Mountain lions — also called pumas or cougars — are the top predator (other than humans) in the Santa Clara Valley. They live alone and are most active at night. Mountain lions are big: males can be more than 8 feet long and weigh over 120 pounds. Pumas can climb trees and may be found up to 50 feet up a tree. They primarily eat deer but also eat raccoons, birds, foxes, and mice. Cougars need large amounts of connected open spaces for hunting, water sources, and den sites. Mountain lion attacks on humans are exceptionally rare. If you encounter a lion, look big and stay with others. If attacked, fight back and be loud. Do not try to run away.
Tule elk are the smallest elk in North America and are only found in California. They are distinguished by their white rump. Each year, males grow a new rack of antlers, which become progressively larger as they age. The breeding season, called the rut, occurs primarily in September, when males compete to mate and claim possession of a group of females. Tule elk were hunted throughout the 1800s and their population was also effected by habitat loss. Now, 5,100 tule elk are thought to live in California, including some who can be found Coyote Ridge Open Space Preserve.

◆ **Data for review**:
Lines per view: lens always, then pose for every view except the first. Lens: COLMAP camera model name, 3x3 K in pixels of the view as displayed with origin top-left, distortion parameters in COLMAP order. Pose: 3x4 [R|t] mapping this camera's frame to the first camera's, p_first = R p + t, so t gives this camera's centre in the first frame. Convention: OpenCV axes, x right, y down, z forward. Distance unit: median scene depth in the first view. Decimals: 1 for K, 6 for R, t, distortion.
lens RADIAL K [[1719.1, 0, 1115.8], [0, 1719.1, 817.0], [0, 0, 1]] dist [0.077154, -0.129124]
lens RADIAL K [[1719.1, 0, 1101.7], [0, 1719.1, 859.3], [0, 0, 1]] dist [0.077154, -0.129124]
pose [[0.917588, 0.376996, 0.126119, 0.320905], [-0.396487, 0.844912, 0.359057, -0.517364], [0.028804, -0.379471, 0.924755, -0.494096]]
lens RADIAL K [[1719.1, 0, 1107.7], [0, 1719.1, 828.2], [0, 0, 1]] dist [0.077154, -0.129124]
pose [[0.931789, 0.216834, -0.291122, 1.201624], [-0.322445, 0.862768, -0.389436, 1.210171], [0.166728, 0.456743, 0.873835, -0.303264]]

◆ **Directions for this task**:
Rewrite the stretch of the wildlife text from "Mountain lions —" through "to run away.", replacing "predator" with "carnivore".

◆ **Reply to the task**:
Mountain lions — also called pumas or cougars — are the top carnivore (other than humans) in the Santa Clara Valley. They live alone and are most active at night. Mountain lions are big: males can be more than 8 feet long and weigh over 120 pounds. Pumas can climb trees and may be found up to 50 feet up a tree. They primarily eat deer but also eat raccoons, birds, foxes, and mice. Cougars need large amounts of connected open spaces for hunting, water sources, and den sites. Mountain lion attacks on humans are exceptionally rare. If you encounter a lion, look big and stay with others. If attacked, fight back and be loud. Do not try to run away.